Humankind’s impact on the natural environment is a recurring theme in my photography. I am fascinated with architecture, often industrial buildings, which have been long abandoned and largely dismissed by most as unappealing. I have an interest in how our landscape is altered and used and I find beauty in what remains. I see The Mill at Britannia Mine, to me the heart of the mine itself, as a beautiful structure frozen in time. Standing inside this giant machine that lies silent, perched on a hillside, it is not hard to imagine the intense production that once took place there. Three elements struck me during my first exploration inside The Mill: size, strength and age. I am captivated by the slow integration of this powerful construct into its organic environment. Bearing marks of the past, it continues to reveal beauty, taking on new shapes and forms with age, vandalism and decay.

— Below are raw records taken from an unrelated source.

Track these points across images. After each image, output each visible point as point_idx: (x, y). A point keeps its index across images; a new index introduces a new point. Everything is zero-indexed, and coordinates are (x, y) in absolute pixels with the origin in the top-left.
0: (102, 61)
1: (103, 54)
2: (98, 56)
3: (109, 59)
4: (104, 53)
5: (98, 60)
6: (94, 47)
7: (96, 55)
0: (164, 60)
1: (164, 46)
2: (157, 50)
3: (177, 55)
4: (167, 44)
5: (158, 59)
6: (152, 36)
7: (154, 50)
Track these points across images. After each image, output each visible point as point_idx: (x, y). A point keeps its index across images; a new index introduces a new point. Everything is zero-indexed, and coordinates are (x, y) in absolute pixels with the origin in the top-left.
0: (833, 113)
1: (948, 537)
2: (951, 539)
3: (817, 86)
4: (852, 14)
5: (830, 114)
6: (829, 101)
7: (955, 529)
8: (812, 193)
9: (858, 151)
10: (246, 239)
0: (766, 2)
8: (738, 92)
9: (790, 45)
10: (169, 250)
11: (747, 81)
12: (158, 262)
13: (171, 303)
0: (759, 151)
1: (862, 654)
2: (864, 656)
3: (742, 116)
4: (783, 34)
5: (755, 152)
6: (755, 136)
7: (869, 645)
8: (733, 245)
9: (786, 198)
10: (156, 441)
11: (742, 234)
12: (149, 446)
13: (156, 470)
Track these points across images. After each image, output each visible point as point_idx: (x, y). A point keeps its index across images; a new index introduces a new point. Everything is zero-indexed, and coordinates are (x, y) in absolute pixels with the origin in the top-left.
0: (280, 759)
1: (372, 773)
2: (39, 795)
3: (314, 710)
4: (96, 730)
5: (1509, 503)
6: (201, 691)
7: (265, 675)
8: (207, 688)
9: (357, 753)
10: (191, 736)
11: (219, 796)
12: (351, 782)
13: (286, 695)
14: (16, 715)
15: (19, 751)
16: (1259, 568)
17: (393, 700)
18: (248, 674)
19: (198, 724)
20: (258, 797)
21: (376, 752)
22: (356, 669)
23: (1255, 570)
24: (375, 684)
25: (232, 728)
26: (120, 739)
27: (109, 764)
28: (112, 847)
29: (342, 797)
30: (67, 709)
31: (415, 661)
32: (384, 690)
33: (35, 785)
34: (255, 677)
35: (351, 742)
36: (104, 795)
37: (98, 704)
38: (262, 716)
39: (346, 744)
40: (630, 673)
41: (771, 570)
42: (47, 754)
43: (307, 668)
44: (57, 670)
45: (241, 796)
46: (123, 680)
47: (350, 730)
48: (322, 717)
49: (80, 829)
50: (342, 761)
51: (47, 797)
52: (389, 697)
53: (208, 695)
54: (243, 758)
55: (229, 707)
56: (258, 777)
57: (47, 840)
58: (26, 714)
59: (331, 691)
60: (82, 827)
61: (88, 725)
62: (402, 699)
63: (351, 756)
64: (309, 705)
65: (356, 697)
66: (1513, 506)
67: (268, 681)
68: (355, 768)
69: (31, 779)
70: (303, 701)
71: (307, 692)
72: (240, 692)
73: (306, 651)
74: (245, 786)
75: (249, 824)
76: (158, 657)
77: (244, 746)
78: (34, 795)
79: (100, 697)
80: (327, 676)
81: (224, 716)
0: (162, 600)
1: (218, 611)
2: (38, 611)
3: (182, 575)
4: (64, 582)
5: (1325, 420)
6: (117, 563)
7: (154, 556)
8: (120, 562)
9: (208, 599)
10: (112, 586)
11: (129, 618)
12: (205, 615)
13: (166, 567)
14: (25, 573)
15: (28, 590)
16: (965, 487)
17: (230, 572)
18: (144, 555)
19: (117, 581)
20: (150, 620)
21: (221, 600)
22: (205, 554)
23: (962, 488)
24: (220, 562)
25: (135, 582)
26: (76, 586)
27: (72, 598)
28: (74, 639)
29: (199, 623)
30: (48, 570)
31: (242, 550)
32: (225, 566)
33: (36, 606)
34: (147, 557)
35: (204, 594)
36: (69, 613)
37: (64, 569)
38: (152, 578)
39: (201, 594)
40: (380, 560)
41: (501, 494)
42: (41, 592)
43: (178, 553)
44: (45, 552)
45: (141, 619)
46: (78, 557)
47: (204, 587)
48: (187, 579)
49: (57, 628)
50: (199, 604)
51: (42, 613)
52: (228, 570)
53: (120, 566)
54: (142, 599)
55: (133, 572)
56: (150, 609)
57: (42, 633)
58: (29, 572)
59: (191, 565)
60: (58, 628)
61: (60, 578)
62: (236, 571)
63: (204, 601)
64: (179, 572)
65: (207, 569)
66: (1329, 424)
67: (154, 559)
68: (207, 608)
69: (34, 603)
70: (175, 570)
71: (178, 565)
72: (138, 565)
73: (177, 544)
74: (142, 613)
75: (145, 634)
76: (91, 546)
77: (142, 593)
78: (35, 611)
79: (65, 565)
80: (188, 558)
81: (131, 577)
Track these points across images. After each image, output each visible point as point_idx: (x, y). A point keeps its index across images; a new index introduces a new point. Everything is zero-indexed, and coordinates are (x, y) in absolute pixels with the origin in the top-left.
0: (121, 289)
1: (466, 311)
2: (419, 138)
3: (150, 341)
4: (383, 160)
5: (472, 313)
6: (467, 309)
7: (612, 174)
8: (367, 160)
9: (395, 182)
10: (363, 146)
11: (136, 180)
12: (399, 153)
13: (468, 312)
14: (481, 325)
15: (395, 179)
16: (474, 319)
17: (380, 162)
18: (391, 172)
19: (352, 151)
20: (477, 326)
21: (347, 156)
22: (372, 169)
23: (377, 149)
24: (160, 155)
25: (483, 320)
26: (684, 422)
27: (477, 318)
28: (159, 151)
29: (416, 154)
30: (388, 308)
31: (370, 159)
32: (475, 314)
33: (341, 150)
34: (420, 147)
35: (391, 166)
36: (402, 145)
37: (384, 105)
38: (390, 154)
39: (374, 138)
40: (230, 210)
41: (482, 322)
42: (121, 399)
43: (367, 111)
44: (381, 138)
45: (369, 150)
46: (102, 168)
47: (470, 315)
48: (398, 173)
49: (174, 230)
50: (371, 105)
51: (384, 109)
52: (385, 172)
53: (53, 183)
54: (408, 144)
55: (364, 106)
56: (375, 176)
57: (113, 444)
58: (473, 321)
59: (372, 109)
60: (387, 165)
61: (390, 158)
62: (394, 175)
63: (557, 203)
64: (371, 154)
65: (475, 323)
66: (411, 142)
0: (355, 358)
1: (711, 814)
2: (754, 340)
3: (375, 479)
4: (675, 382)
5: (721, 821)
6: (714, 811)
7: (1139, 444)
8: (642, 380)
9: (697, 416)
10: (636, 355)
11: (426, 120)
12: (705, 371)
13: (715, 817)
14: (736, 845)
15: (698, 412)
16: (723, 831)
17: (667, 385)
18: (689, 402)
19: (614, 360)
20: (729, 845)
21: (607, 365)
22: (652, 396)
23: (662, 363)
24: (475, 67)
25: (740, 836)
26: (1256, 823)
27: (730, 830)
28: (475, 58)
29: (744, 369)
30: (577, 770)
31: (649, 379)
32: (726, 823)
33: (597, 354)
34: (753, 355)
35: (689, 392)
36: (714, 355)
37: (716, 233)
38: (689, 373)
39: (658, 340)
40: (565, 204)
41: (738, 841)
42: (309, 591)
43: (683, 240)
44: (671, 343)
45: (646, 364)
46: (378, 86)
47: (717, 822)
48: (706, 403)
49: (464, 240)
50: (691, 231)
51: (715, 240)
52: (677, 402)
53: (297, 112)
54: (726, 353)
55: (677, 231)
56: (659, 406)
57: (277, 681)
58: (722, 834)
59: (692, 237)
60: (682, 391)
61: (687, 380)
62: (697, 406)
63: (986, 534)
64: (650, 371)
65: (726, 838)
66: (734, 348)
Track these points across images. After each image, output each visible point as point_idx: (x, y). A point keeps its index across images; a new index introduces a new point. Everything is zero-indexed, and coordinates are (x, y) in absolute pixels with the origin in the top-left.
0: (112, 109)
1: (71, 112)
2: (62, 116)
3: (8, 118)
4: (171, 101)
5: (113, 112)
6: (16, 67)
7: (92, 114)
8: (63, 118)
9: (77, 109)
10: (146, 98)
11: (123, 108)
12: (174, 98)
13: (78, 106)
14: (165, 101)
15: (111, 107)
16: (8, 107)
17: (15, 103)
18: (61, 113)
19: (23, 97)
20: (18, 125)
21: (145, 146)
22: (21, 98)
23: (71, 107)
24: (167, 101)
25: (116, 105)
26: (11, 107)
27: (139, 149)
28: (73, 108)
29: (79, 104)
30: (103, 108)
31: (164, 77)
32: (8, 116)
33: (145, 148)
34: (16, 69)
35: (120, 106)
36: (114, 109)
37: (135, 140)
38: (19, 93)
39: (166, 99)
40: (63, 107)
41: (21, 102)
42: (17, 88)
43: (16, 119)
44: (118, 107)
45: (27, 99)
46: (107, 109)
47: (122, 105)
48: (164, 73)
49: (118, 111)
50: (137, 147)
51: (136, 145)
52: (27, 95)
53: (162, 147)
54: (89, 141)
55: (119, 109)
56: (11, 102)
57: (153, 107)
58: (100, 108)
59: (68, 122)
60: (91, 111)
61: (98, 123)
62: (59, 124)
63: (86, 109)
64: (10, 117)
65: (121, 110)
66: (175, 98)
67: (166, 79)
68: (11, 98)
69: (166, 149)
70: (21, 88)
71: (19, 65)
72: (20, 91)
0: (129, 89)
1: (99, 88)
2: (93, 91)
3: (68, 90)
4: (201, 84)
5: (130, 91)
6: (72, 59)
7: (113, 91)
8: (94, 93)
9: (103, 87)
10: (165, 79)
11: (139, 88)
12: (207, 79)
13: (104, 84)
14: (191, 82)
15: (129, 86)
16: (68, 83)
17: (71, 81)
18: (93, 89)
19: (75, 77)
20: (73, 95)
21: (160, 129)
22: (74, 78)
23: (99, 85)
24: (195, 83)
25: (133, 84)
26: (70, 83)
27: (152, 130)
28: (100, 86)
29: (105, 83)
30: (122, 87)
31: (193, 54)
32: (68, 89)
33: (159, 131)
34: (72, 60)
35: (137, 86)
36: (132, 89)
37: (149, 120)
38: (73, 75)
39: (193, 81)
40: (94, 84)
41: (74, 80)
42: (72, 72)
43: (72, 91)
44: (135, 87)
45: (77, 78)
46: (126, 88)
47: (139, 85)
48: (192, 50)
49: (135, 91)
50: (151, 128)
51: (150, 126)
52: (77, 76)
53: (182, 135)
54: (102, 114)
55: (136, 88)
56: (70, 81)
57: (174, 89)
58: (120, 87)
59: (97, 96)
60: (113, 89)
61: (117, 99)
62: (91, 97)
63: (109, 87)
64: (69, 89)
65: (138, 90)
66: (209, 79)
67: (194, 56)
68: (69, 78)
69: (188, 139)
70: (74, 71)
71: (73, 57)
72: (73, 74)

The Mill represents absolute fusion between the built and natural landscape.
Andrew Deiters was born and raised in Toronto. Andrew began taking pictures at the age of ten on family vacations in Europe. He discovered his passion for photography while attending Mount Allison University in Sackville, New Brunswick. Andrew graduated in 2001 with a BA major in Geography and minor in Fine Arts. He followed up his degree with film school and camera related work in the film industry in Vancouver.
Andrew is a traditionalist. He uses a wooden 4x5 Wisner field camera and still prints by hand through a labor intensive process in a wet darkroom. Currently, Andrew is represented by the Autumn Brook Gallery in Vancouver and is creating portfolios on brick factories of rural India and Masonic Lodges in British Columbia.